> Task instructions:
(1) Print the part of the nuclear power discussion that runs from "Once you start" up to and including "all at once.", word for word.
(2) Write the next part of the nuclear power discussion, going on from its last sentence.

Once you start adding nines, nuclear starts to be become attractive again. Hence these deals.
Only if you ignore reliability issues with nuclear, such as France having to take a lot of reactors offline at the same time to check for cracks. The comparison has to be fair.
Second, the could have kept those plants operating and taken a more piecemeal approach to fixing the cracks. They shouldn't have, and didn't, because you really want that triple or quadruple redundancy in your cooling systems, but they could have if push had come to shove, the plants were still operational.
But since there was plenty of capacity available, they could afford to take those plants offline and do the checks and repairs all at once.
Intermittent renewables afford you no such optionality.
If the sun don't shine, the sun don't shine.
If the wind don't blow, the wind don't blow.
These cracks are not the only factor for the poor performance on nuclear in 2022 : several reactors had to do their 10-year maintenance (grand carénage), which had been delayed because of the pandemic.

Saved data entries:

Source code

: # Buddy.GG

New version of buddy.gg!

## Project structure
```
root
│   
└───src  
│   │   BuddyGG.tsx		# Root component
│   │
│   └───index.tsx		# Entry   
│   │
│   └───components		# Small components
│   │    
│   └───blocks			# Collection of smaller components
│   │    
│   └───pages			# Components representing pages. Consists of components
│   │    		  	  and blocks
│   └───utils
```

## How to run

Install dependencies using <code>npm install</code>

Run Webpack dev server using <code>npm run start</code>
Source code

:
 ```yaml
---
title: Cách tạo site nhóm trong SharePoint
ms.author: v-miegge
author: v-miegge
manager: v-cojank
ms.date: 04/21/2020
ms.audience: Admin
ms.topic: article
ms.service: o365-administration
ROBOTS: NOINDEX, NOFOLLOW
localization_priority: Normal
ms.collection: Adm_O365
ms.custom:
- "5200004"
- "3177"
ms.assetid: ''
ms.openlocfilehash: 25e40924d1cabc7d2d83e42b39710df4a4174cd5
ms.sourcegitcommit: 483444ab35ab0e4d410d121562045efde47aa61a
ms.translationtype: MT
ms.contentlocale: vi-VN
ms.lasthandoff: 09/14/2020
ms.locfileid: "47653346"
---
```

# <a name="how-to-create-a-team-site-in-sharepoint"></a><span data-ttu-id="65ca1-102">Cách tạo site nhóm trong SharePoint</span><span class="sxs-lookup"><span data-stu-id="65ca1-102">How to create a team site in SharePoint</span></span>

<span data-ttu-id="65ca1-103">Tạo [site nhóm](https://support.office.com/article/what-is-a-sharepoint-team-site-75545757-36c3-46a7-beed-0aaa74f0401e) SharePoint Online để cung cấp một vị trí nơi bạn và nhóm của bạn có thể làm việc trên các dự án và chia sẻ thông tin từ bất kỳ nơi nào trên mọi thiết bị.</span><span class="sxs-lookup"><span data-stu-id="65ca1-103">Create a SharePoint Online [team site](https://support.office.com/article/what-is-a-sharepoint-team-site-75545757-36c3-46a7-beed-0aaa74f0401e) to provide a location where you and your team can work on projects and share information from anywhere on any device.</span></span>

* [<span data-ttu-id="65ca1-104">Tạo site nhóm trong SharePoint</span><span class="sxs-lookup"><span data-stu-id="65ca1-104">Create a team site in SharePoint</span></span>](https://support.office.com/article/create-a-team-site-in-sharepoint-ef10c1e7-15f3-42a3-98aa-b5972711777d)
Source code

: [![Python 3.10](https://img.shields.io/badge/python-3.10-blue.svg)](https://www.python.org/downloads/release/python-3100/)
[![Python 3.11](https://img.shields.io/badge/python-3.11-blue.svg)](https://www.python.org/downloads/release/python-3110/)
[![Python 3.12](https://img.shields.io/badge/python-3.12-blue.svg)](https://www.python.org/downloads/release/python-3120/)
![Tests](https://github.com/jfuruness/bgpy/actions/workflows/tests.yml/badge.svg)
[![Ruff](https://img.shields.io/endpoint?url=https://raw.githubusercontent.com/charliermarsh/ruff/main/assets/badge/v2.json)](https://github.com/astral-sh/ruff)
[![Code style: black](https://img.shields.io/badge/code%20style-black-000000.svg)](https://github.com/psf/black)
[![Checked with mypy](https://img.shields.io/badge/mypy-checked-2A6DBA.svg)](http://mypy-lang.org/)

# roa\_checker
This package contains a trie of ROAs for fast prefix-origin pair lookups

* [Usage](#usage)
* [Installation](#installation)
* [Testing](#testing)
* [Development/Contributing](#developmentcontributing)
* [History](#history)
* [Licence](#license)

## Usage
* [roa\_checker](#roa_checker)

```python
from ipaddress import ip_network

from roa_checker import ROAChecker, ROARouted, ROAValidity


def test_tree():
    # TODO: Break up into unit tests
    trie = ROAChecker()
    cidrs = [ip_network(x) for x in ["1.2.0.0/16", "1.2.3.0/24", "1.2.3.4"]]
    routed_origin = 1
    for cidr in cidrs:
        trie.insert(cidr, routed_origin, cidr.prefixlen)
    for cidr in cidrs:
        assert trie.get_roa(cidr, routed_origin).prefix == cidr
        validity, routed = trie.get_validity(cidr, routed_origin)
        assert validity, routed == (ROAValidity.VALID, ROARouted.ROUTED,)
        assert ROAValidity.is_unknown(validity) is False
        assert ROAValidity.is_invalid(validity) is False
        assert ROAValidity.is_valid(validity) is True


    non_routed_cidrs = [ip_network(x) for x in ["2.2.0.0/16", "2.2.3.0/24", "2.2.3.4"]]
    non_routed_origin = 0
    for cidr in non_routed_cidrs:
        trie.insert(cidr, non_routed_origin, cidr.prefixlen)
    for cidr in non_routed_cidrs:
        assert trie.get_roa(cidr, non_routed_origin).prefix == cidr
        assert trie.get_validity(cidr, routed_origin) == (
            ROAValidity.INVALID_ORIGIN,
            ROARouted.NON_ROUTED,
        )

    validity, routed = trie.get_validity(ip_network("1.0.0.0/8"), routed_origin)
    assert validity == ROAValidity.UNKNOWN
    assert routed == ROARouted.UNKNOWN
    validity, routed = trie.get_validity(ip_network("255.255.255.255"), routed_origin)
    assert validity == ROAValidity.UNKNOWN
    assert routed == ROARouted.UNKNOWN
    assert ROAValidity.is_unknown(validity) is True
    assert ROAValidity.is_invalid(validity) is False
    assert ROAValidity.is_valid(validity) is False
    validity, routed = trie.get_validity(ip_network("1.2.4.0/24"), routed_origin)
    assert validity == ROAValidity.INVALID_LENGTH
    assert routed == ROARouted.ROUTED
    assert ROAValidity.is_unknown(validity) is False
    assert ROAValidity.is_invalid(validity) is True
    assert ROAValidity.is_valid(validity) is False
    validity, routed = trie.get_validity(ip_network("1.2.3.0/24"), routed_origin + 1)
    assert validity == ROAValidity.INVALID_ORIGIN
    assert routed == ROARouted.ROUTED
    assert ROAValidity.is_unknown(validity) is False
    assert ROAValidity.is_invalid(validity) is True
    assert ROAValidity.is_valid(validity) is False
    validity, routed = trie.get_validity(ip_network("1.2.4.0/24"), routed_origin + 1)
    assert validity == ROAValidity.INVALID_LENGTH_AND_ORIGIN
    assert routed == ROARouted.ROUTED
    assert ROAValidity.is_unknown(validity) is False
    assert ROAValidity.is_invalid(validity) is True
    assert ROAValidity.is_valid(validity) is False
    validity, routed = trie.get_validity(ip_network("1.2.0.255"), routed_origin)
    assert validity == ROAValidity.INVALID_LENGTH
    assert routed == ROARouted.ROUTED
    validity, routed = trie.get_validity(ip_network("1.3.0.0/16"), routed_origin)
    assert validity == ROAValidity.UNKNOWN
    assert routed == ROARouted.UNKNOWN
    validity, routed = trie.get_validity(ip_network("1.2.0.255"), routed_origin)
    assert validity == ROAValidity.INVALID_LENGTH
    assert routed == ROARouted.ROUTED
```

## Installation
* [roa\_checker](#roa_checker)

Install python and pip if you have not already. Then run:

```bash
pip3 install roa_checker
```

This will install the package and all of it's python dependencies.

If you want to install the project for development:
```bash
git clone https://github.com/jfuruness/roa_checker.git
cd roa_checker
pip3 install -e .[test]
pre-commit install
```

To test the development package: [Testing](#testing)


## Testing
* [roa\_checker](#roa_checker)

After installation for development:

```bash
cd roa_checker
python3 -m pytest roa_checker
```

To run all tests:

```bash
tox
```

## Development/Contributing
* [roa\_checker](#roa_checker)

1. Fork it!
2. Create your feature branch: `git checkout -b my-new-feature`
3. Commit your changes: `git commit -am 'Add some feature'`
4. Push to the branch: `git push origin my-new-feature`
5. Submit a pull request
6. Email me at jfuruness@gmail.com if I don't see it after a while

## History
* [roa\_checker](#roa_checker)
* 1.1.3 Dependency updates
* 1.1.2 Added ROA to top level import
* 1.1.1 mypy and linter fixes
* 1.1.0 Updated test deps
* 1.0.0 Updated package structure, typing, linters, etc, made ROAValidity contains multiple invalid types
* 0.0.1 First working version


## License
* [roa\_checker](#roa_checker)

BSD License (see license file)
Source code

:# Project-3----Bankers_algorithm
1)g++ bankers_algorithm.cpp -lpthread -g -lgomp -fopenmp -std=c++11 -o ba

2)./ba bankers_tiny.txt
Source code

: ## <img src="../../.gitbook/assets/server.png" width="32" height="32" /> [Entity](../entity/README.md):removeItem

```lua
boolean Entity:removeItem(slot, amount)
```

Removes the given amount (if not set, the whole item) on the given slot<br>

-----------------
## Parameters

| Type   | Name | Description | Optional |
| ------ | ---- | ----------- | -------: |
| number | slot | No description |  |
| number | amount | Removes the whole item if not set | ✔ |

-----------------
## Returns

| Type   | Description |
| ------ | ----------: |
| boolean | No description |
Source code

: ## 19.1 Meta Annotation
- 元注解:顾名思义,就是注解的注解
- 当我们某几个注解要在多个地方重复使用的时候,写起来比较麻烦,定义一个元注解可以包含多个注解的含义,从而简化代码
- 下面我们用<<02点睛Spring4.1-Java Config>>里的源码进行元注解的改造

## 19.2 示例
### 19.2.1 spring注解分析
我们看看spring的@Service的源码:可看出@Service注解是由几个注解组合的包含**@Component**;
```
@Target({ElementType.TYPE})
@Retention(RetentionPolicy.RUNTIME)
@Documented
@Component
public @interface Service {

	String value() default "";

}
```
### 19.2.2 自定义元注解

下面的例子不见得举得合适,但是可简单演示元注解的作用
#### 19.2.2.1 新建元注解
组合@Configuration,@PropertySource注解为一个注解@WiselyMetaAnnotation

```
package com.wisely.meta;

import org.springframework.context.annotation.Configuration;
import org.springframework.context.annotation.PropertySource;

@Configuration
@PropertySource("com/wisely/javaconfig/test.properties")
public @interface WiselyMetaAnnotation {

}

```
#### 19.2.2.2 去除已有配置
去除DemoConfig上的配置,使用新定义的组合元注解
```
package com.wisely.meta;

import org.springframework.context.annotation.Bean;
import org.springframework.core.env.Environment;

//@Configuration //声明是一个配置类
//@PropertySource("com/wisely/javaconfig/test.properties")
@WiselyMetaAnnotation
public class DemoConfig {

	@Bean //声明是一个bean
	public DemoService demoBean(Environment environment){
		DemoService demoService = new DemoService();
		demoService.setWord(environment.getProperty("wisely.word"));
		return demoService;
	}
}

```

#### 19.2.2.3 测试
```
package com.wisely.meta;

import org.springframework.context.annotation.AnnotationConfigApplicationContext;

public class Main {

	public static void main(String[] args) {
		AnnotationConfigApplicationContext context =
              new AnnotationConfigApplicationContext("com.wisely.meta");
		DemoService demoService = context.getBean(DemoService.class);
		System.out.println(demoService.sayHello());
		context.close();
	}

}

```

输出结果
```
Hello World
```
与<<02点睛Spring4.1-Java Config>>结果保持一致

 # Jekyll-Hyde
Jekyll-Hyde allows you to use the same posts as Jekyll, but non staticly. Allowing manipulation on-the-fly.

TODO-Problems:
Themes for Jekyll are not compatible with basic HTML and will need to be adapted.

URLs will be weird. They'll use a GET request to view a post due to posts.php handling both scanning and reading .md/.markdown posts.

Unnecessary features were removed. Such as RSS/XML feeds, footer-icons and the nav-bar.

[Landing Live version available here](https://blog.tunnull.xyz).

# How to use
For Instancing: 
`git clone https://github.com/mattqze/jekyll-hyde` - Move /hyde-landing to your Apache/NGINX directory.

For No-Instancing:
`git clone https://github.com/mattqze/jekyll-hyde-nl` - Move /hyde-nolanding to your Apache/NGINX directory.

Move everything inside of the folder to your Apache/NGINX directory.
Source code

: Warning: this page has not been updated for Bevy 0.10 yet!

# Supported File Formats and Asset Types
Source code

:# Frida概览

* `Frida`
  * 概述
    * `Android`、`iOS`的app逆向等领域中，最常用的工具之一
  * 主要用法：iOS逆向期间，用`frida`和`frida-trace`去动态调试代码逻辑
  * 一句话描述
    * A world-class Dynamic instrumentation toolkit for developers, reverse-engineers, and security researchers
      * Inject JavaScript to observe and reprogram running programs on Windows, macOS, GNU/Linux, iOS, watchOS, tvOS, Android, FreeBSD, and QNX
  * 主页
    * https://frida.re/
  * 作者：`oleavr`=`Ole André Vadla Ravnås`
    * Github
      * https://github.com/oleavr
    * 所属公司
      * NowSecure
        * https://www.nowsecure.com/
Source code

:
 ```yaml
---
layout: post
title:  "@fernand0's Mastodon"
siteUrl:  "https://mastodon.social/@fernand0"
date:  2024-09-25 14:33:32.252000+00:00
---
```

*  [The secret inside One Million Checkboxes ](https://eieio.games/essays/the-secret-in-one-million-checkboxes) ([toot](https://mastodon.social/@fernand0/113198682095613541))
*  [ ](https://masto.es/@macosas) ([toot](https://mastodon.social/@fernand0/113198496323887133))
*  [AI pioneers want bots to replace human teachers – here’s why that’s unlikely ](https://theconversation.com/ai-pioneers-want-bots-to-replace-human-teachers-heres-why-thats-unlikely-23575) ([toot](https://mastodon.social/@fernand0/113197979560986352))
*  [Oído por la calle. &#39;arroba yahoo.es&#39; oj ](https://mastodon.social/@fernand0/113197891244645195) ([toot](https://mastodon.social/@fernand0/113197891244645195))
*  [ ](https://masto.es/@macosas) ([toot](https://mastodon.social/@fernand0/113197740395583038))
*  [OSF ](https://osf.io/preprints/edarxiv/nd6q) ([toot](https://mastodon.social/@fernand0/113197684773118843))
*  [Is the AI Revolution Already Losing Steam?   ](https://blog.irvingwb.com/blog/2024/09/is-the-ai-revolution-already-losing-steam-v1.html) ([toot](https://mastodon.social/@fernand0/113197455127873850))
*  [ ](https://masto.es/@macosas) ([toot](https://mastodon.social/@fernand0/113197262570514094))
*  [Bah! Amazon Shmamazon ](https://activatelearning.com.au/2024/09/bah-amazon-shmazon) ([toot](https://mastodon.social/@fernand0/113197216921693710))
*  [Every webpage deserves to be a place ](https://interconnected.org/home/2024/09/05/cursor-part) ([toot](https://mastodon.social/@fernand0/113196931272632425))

> Responses per task:
(1)
Once you start adding nines, nuclear starts to be become attractive again. Hence these deals.
Only if you ignore reliability issues with nuclear, such as France having to take a lot of reactors offline at the same time to check for cracks. The comparison has to be fair.
Second, the could have kept those plants operating and taken a more piecemeal approach to fixing the cracks. They shouldn't have, and didn't, because you really want that triple or quadruple redundancy in your cooling systems, but they could have if push had come to shove, the plants were still operational.
But since there was plenty of capacity available, they could afford to take those plants offline and do the checks and repairs all at once.

(2)
It's hard to extrapolate reliability issues from an event that happened once in 30 years.
German und US plants had/have capacity factors of well over 90%, and the downtimes are scheduled.
The "overbuild" is minimal.
Dayjob is in energy market algo trading and DER ancillary services in EU, and I can tell you with confidence this is far from true.
And when the nukes trip for safety reasons - which happens multiple times per year - that’s a GW that just dropped off the grid from one second to the next.
For me, I much prefer the reliability of wind and solar; never seen a correlated failure, and we know their production pattern days in advance.
How these things will be managed in the real world matters, too, not just how it could play out hypothetically.